#### Input material:

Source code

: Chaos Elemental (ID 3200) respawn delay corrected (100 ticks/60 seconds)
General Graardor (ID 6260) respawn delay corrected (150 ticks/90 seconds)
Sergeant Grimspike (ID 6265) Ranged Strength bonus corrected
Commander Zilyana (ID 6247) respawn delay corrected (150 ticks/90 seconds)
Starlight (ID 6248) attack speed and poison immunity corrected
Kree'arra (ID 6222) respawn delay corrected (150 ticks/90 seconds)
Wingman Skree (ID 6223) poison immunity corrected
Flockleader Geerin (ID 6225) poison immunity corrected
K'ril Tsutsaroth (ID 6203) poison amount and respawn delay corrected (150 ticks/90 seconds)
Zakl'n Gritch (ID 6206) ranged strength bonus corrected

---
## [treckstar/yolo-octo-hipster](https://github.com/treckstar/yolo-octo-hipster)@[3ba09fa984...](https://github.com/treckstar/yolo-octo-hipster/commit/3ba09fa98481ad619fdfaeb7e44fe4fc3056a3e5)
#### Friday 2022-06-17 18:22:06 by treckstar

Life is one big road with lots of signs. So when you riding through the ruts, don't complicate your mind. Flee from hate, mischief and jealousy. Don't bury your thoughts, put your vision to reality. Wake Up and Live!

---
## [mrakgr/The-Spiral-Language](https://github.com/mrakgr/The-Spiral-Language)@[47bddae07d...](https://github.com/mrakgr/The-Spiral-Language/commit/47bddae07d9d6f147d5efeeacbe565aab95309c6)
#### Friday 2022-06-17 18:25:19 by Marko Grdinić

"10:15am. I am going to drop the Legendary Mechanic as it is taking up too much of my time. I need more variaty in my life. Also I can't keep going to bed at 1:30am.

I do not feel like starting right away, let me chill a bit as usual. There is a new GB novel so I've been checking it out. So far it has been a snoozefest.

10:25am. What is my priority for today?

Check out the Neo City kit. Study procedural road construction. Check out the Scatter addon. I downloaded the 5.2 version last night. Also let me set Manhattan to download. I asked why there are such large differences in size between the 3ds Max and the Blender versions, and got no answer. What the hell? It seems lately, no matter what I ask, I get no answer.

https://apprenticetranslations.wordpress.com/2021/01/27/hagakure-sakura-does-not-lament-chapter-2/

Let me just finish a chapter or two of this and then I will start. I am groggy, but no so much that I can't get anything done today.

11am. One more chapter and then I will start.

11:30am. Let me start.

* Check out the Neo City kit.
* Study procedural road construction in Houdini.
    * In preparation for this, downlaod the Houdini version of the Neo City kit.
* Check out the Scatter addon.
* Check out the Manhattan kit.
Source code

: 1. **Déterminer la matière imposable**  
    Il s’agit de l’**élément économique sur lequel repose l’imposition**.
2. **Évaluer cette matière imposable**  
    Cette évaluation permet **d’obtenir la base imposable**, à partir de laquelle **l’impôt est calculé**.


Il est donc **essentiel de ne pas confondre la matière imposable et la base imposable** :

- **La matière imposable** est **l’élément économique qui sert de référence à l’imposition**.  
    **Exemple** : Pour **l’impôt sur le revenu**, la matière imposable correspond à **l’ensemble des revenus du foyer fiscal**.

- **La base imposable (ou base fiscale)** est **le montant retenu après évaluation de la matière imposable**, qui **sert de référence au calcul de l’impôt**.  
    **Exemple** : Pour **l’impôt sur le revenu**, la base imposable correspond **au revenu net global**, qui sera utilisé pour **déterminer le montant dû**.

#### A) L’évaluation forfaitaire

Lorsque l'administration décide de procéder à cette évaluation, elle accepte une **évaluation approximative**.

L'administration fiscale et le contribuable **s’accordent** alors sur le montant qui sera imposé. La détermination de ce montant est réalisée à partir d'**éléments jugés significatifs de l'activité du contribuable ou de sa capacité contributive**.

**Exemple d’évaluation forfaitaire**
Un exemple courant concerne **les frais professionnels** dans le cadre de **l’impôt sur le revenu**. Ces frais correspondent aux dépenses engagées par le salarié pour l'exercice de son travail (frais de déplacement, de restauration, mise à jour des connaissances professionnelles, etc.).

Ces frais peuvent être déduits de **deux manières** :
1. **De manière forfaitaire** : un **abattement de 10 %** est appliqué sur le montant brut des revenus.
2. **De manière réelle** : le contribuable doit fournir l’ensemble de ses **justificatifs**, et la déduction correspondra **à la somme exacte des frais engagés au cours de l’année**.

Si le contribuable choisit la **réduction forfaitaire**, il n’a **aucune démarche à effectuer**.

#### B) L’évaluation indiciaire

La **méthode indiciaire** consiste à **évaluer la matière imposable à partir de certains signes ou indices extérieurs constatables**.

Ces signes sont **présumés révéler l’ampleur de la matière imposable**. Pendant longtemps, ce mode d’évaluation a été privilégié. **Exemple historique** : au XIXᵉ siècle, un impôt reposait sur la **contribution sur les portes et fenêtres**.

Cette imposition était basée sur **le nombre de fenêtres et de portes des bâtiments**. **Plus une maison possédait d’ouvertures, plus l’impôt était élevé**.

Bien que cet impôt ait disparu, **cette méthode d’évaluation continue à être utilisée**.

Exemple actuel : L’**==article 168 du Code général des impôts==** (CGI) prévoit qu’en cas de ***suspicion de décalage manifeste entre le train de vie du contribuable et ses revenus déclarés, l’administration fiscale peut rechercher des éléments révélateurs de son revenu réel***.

#### What needs to be done:
Recast every line of the entries above as a Markdown table with two columns, Row and Line. Number each row and leave out blank lines.

#### Solution for this problem:
| Row | Line |
|---|---|
| 1 | Source code |
| 2 | : Chaos Elemental (ID 3200) respawn delay corrected (100 ticks/60 seconds) |
| 3 | General Graardor (ID 6260) respawn delay corrected (150 ticks/90 seconds) |
| 4 | Sergeant Grimspike (ID 6265) Ranged Strength bonus corrected |
| 5 | Commander Zilyana (ID 6247) respawn delay corrected (150 ticks/90 seconds) |
| 6 | Starlight (ID 6248) attack speed and poison immunity corrected |
| 7 | Kree'arra (ID 6222) respawn delay corrected (150 ticks/90 seconds) |
| 8 | Wingman Skree (ID 6223) poison immunity corrected |
| 9 | Flockleader Geerin (ID 6225) poison immunity corrected |
| 10 | K'ril Tsutsaroth (ID 6203) poison amount and respawn delay corrected (150 ticks/90 seconds) |
| 11 | Zakl'n Gritch (ID 6206) ranged strength bonus corrected |
| 12 | --- |
| 13 | ## [treckstar/yolo-octo-hipster](https://github.com/treckstar/yolo-octo-hipster)@[3ba09fa984...](https://github.com/treckstar/yolo-octo-hipster/commit/3ba09fa98481ad619fdfaeb7e44fe4fc3056a3e5) |
| 14 | #### Friday 2022-06-17 18:22:06 by treckstar |
| 15 | Life is one big road with lots of signs. So when you riding through the ruts, don't complicate your mind. Flee from hate, mischief and jealousy. Don't bury your thoughts, put your vision to reality. Wake Up and Live! |
| 16 | --- |
| 17 | ## [mrakgr/The-Spiral-Language](https://github.com/mrakgr/The-Spiral-Language)@[47bddae07d...](https://github.com/mrakgr/The-Spiral-Language/commit/47bddae07d9d6f147d5efeeacbe565aab95309c6) |
| 18 | #### Friday 2022-06-17 18:25:19 by Marko Grdinić |
| 19 | "10:15am. I am going to drop the Legendary Mechanic as it is taking up too much of my time. I need more variaty in my life. Also I can't keep going to bed at 1:30am. |
| 20 | I do not feel like starting right away, let me chill a bit as usual. There is a new GB novel so I've been checking it out. So far it has been a snoozefest. |
| 21 | 10:25am. What is my priority for today? |
| 22 | Check out the Neo City kit. Study procedural road construction. Check out the Scatter addon. I downloaded the 5.2 version last night. Also let me set Manhattan to download. I asked why there are such large differences in size between the 3ds Max and the Blender versions, and got no answer. What the hell? It seems lately, no matter what I ask, I get no answer. |
| 23 | https://apprenticetranslations.wordpress.com/2021/01/27/hagakure-sakura-does-not-lament-chapter-2/ |
| 24 | Let me just finish a chapter or two of this and then I will start. I am groggy, but no so much that I can't get anything done today. |
| 25 | 11am. One more chapter and then I will start. |
| 26 | 11:30am. Let me start. |
| 27 | * Check out the Neo City kit. |
| 28 | * Study procedural road construction in Houdini. |
| 29 |     * In preparation for this, downlaod the Houdini version of the Neo City kit. |
| 30 | * Check out the Scatter addon. |
| 31 | * Check out the Manhattan kit. |
| 32 | Source code |
| 33 | : 1. **Déterminer la matière imposable**   |
| 34 |     Il s’agit de l’**élément économique sur lequel repose l’imposition**. |
| 35 | 2. **Évaluer cette matière imposable**   |
| 36 |     Cette évaluation permet **d’obtenir la base imposable**, à partir de laquelle **l’impôt est calculé**. |
| 37 | Il est donc **essentiel de ne pas confondre la matière imposable et la base imposable** : |
| 38 | - **La matière imposable** est **l’élément économique qui sert de référence à l’imposition**.   |
| 39 |     **Exemple** : Pour **l’impôt sur le revenu**, la matière imposable correspond à **l’ensemble des revenus du foyer fiscal**. |
| 40 | - **La base imposable (ou base fiscale)** est **le montant retenu après évaluation de la matière imposable**, qui **sert de référence au calcul de l’impôt**.   |
| 41 |     **Exemple** : Pour **l’impôt sur le revenu**, la base imposable correspond **au revenu net global**, qui sera utilisé pour **déterminer le montant dû**. |
| 42 | #### A) L’évaluation forfaitaire |
| 43 | Lorsque l'administration décide de procéder à cette évaluation, elle accepte une **évaluation approximative**. |
| 44 | L'administration fiscale et le contribuable **s’accordent** alors sur le montant qui sera imposé. La détermination de ce montant est réalisée à partir d'**éléments jugés significatifs de l'activité du contribuable ou de sa capacité contributive**. |
| 45 | **Exemple d’évaluation forfaitaire** |
| 46 | Un exemple courant concerne **les frais professionnels** dans le cadre de **l’impôt sur le revenu**. Ces frais correspondent aux dépenses engagées par le salarié pour l'exercice de son travail (frais de déplacement, de restauration, mise à jour des connaissances professionnelles, etc.). |
| 47 | Ces frais peuvent être déduits de **deux manières** : |
| 48 | 1. **De manière forfaitaire** : un **abattement de 10 %** est appliqué sur le montant brut des revenus. |
| 49 | 2. **De manière réelle** : le contribuable doit fournir l’ensemble de ses **justificatifs**, et la déduction correspondra **à la somme exacte des frais engagés au cours de l’année**. |
| 50 | Si le contribuable choisit la **réduction forfaitaire**, il n’a **aucune démarche à effectuer**. |
| 51 | #### B) L’évaluation indiciaire |
| 52 | La **méthode indiciaire** consiste à **évaluer la matière imposable à partir de certains signes ou indices extérieurs constatables**. |
| 53 | Ces signes sont **présumés révéler l’ampleur de la matière imposable**. Pendant longtemps, ce mode d’évaluation a été privilégié. **Exemple historique** : au XIXᵉ siècle, un impôt reposait sur la **contribution sur les portes et fenêtres**. |
| 54 | Cette imposition était basée sur **le nombre de fenêtres et de portes des bâtiments**. **Plus une maison possédait d’ouvertures, plus l’impôt était élevé**. |
| 55 | Bien que cet impôt ait disparu, **cette méthode d’évaluation continue à être utilisée**. |
| 56 | Exemple actuel : L’**==article 168 du Code général des impôts==** (CGI) prévoit qu’en cas de ***suspicion de décalage manifeste entre le train de vie du contribuable et ses revenus déclarés, l’administration fiscale peut rechercher des éléments révélateurs de son revenu réel***. |